Although the Committee is impressed with the need to move ahead in developing the techniques for determining nuclear war requirements and stockpile objectives, it believes that establishment and announcement of formal nuclear war objectives by the end of the current fiscal year would be premature for several reasons:

(1)
The relationship of a nuclear war stockpile to other existing or proposed elements of the national damage-limiting and survival system (including fallout shelters, antiballistic missile defenses, etc.) has not been assessed adequately. Until the interplay between competing and complementary elements of the overall system is clear, it is not possible to measure with any confidence the relative marginal benefit of stockpile additions to meet nuclear stockpile objectives.
(2)
The wide band of uncertainties concerning the nuclear war environment complicates the task of measuring the payoff from stockpiling for post-attack reconstruction.
(3)
The Committee notes that some of the data used in the current studies and analyses are not current (e.g., enemy capabilities, U.S. defense capabilities) and that some of the basic assumptions employed (e.g., the assumed continuance of prolonged hostilities after a nuclear attack, the selection of the 25 percent “risk” level for loss-planning purposes, etc.) are in need of clarification.
(4)
The risk of deferring action on setting official nuclear war stockpile objectives does not appear to be great. On the basis of these observations and conclusions, the Committee recommends:
(1)
That conventional war stockpile objectives be regarded as the maximum objectives and that no stocks be withheld from sale in anticipation of possible future nuclear stockpile goals.
(2)
That current nuclear war requirements studies be continued (and refined as new data and techniques become available) but that objectives generated by the exercise scheduled for completion this fiscal year be regarded as tentative and unofficial pending thorough review by the Executive Stockpile Committee.
(3)
That the Office of Emergency Planning and the Department of Defense review the various assumptions involved in the nuclear stockpile issue (e.g., the likelihood and timing of follow-on attacks, the probability of continued hostilities following nuclear attack, and the probable levels of damage—both to facilities and resources and to the population) and that differences be presented to, and guidance sought from, the Executive Stockpile Committee.

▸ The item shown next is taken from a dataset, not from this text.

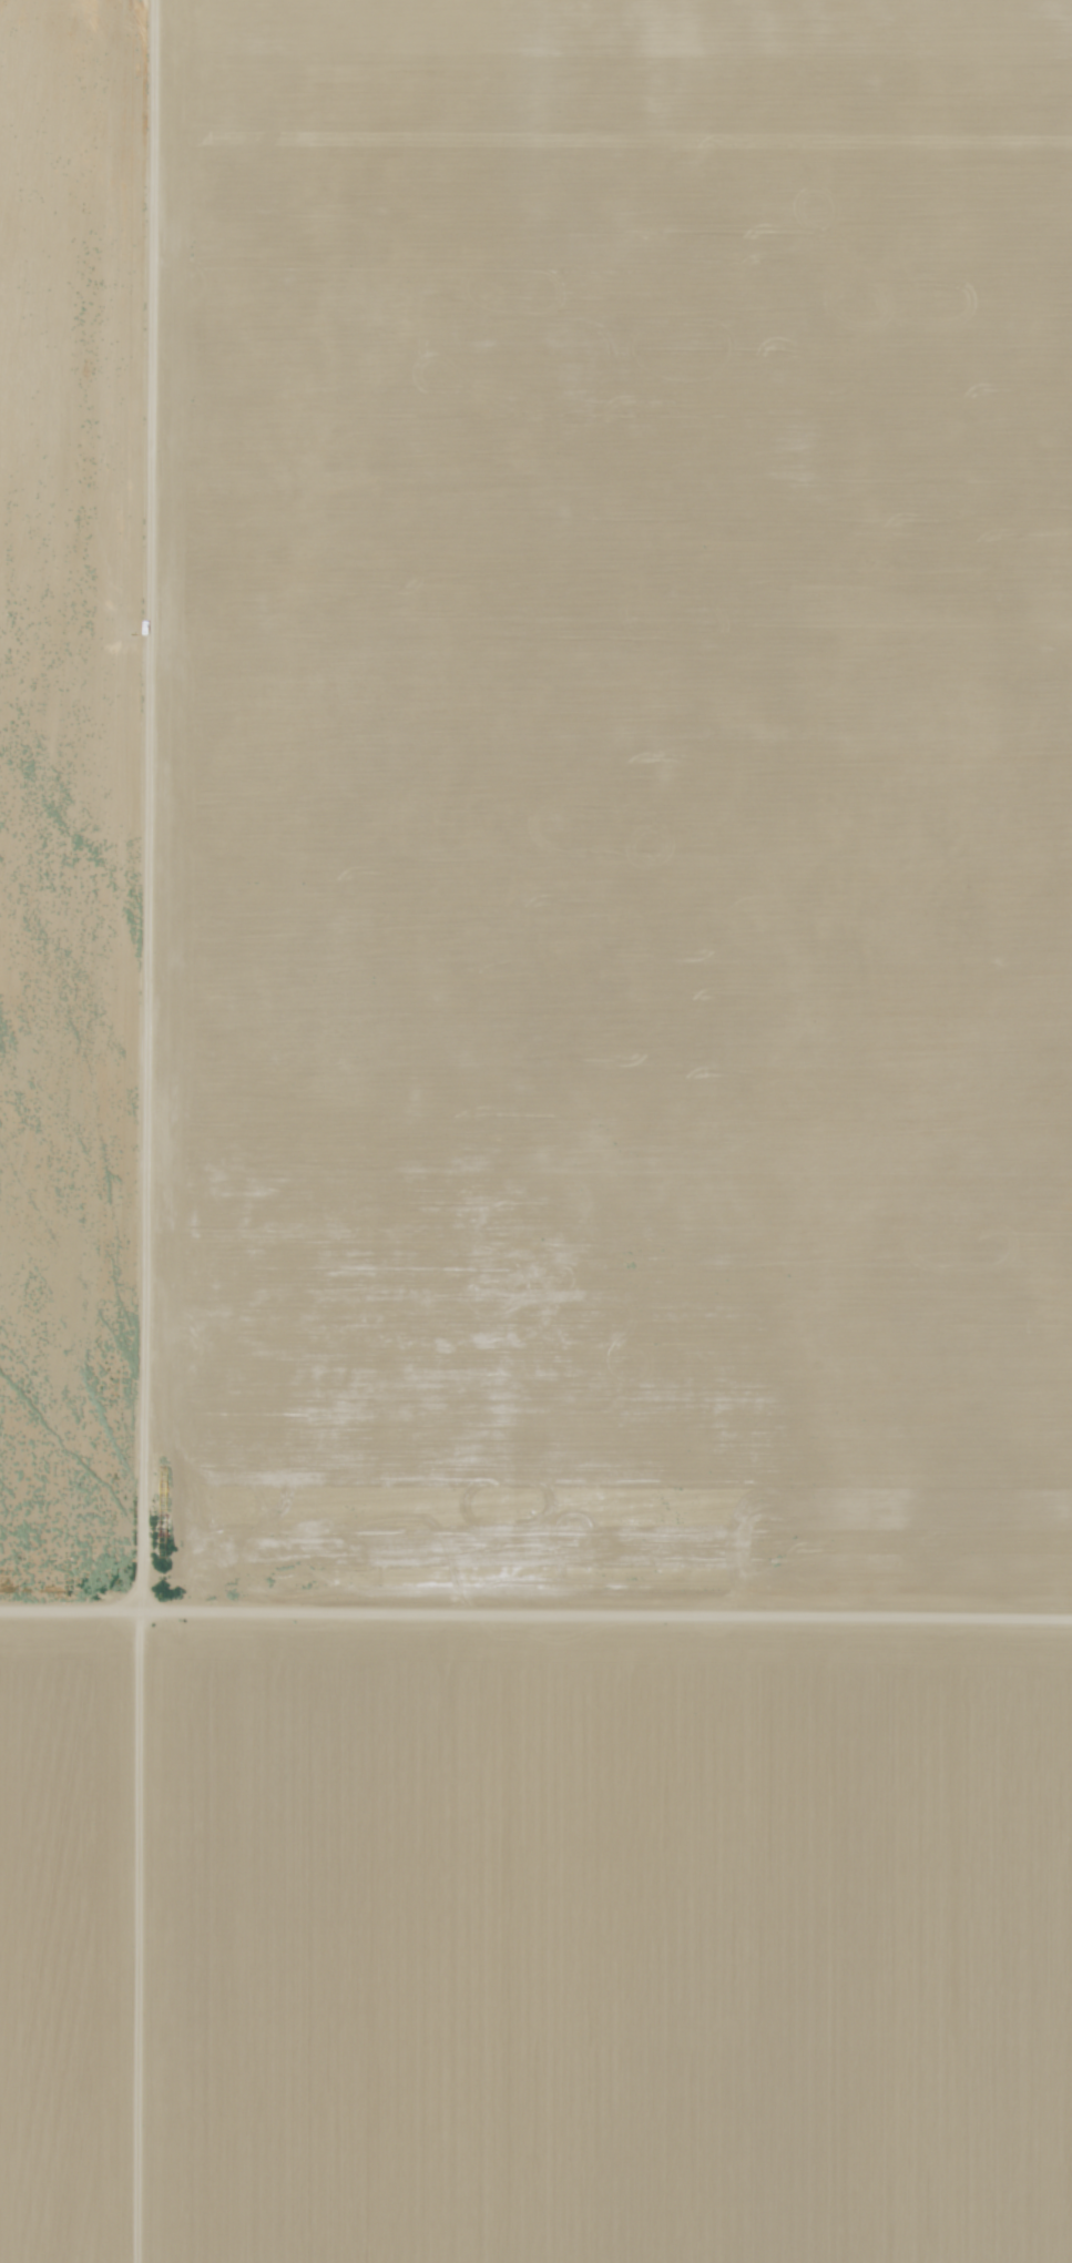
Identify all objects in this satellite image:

The Conventional War Stockpile. The Committee believes that several of the basic assumptions underlying the present conventional war stockpile objectives result in considerable overstatement of objectives. We believe that it is unrealistic to assume a long and massive conventional [Page 743] conflict on the order of World War II, that current assumptions on the availability of overseas supplies to the U.S. during an emergency period are unduly pessimistic, and that civilian requirements supported by the present objectives are overly generous. For these reasons, and in order to make our mobilization planning more consistent with our military planning, the Committee recommends (1) that the present 3-year war assumption be reduced to 2 years, which would, because of lags in converting raw materials into end products, still yield production for up to a third year of conflict and (2) that most free world nations be regarded as available sources of supply in the emergency period. The Committee suggests that OEP be directed to calculate tentative objectives consistent with these assumptions by December 15, 1965, for the review of the Executive Stockpile Committee.

[Here follows the body of the report.]

  1. Source: Department of State, S/S Files: Lot 70 D 217. Secret. The source text, which is marked “Draft,” is attached to a December 6 memorandum from McGeorge Bundy to members of the Special Committee on Stockpile Objectives and the Executive Stockpile Committee that announced a meeting of these groups on December 9. A draft NSAM, November 10, on these revisions in strategic stockpile objectives is also attached.
  2. 50 USC 98; 60 Stat. 596.
  3. 50 USC 2093; 64 Stat. 801.
  4. Section 303 of the Agricultural Trade Development and Assistance Act of 1954, 7 USC 1692; 68 Stat. 459.